» Source passage:
_ _ _

Sanchez once had very good stuff, but now it’s pretty ordinary. He has a 91-92 MPH four-seam fastball, a sinker, a changeup, a slider, a curve and a cutter. When he gets some of his old movement on the fastball, it can look pretty good, but it doesn’t happen often, and the only pitch he has success with is the changeup. That’s the pitch that’s been responsible for 40 of his 92 strikeouts and the one he’s allowed just a .180 average on this season. Eric Hosmer and Melky Cabrera have both had plenty of success against him, both with an OPS above .900 in 40+ plate appearances. A big key here is to let him fall behind, and he will. Opponents are hitting .359/.468/.748 this year when ahead in the count.
While it’s too little, too late for the Royals playoff chances, Vargas seems to have gotten back on track over his last few starts, finally exceeding six innings in his last outing. He’s given up four runs on 11 hits over his last 16.1 innings and has three straight winning decisions. The Royals appear to be acting cautiously with him as he hasn’t thrown more than 90 pitches this month and hasn’t even gotten to triple digits in pitches since June 30th.
Weather: 69°, Wind N 4-8 MPH, Mostly Cloudy, 10% Precipitation
Zimmermann is another example of the issues with the free agent market for starting pitching. He was coming off a run of five years with a 3.14 ERA in the National League and has been an absolute disaster for the Tigers. His strikeouts are down, his walks are up and he’s become extremely hittable. In hindsight, he was starting to show some signs of this in his last year in Washington with more hits than innings pitched and he had a bit more trouble with the home run ball, but it wasn’t enough to have made anyone believe this was going to happen. Of course, he has made one start against the Royals this year, and it was probably his best start of the season, going 6.2 innings and giving up one run while striking out seven and walking nobody.

_ _ _

» Exercises to complete:
**a)** Summarize the pitching preview in three sentences.
**b)** Resume the pitching preview, starting right after its last sentence.
The items that come after this are not needed for any task.

_ _ _

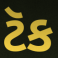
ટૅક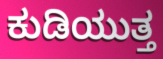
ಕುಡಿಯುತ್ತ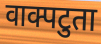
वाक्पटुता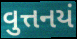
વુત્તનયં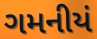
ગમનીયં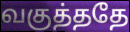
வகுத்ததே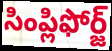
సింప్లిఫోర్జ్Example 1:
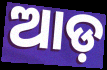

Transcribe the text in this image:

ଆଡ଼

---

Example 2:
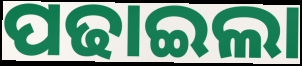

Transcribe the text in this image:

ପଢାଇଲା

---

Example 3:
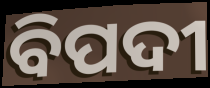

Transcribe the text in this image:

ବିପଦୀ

_ _ _

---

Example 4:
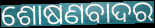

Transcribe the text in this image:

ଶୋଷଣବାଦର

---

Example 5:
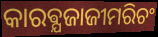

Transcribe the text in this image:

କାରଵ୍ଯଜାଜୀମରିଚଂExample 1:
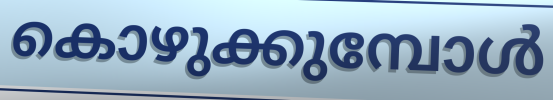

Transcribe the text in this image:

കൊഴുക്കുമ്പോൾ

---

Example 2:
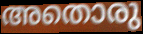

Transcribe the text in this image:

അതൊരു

_ _ _

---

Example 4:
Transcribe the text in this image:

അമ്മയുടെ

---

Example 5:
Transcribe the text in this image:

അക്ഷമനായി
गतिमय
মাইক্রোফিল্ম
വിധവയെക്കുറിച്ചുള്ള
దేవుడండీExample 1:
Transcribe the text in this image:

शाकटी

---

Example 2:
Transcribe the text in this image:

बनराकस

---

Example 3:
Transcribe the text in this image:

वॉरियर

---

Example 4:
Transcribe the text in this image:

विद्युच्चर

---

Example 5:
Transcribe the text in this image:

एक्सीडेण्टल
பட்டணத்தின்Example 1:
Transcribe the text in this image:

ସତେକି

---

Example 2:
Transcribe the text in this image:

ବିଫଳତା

_ _ _

» Responses to the exercise:
**a)** Sanchez's once-strong stuff has become ordinary, and his changeup, which accounts for 40 of his 92 strikeouts and has held hitters to a .180 average, is the only pitch he has success with, while opponents hit .359/.468/.748 against him when ahead in the count. Vargas seems to have gotten back on track over his last few starts, allowing four runs on 11 hits over his last 16.1 innings, though the Royals appear to be acting cautiously with his pitch counts. After five years with a 3.14 ERA in the National League, Zimmermann has been an absolute disaster for the Tigers, although his one start against the Royals this year was probably his best of the season.

**b)**
He relies on a four-seam fastball and a slider mostly. The fastball should be decent, coming in at about 93 MPH with some movement, but opponents have hit .342 with a .617 slugging percentage against it this year, so it is decidedly not decent. His slider has been pretty effective, though, so that’s a pitch to keep an eye out for if you’re a Royals hitter in this game. One of the crazy things about Zimmermann is that it very easily could be worse for him. He’s allowed a .322/.373/.561 line with nobody on base, but he’s actually held opponents to a .752 OPS with runners in scoring position. His strand rate of 67.3 percent isn’t good, but given what he’s allowed typically, it could be far worse than that, so I guess give him some credit there.
While Vargas appears to be finishing the year strong, Hammel is limping to the finish. He tied a career high in his last start with his 31st of the season, and will surpass his innings career high in this one if he goes 3.2 innings, but he’s failed to do even that in two of his last three starts. After a run of amazing consistency for really 18 starts, he’s fallen apart down the stretch, going 0-3 with a 12.79 ERA in his last three starts, spanning just 12.2 innings. He’s allowed a whopping 29 hits in that time. It’s been bad, but he’s had some success against the Tigers this season, so maybe he can end his season on a high note.
Weather: 67°, Wind NNE 4-8 MPH, Mostly Sunny/Clear, 0% Precipitation
Coming into the season, I thought Boyd was going to figure it out and team with Daniel Norris, Michael Fulmer and Justin Verlander to give the Tigers a good enough rotation to stay in the race. Wrong again. He just couldn’t ever get it going this year, but there is some good news for the Tigers. He’s been very good in his last three starts, going 1-1 with a 0.87 ERA over 20.2 innings, which includes a no-hit bid that he carried all the way up until there were two outs in the ninth inning. I’m not sure this is a sign of things to come for him, but there’s talent in that arm, so while the numbers are bad, this isn’t necessarily an easy game for the offense.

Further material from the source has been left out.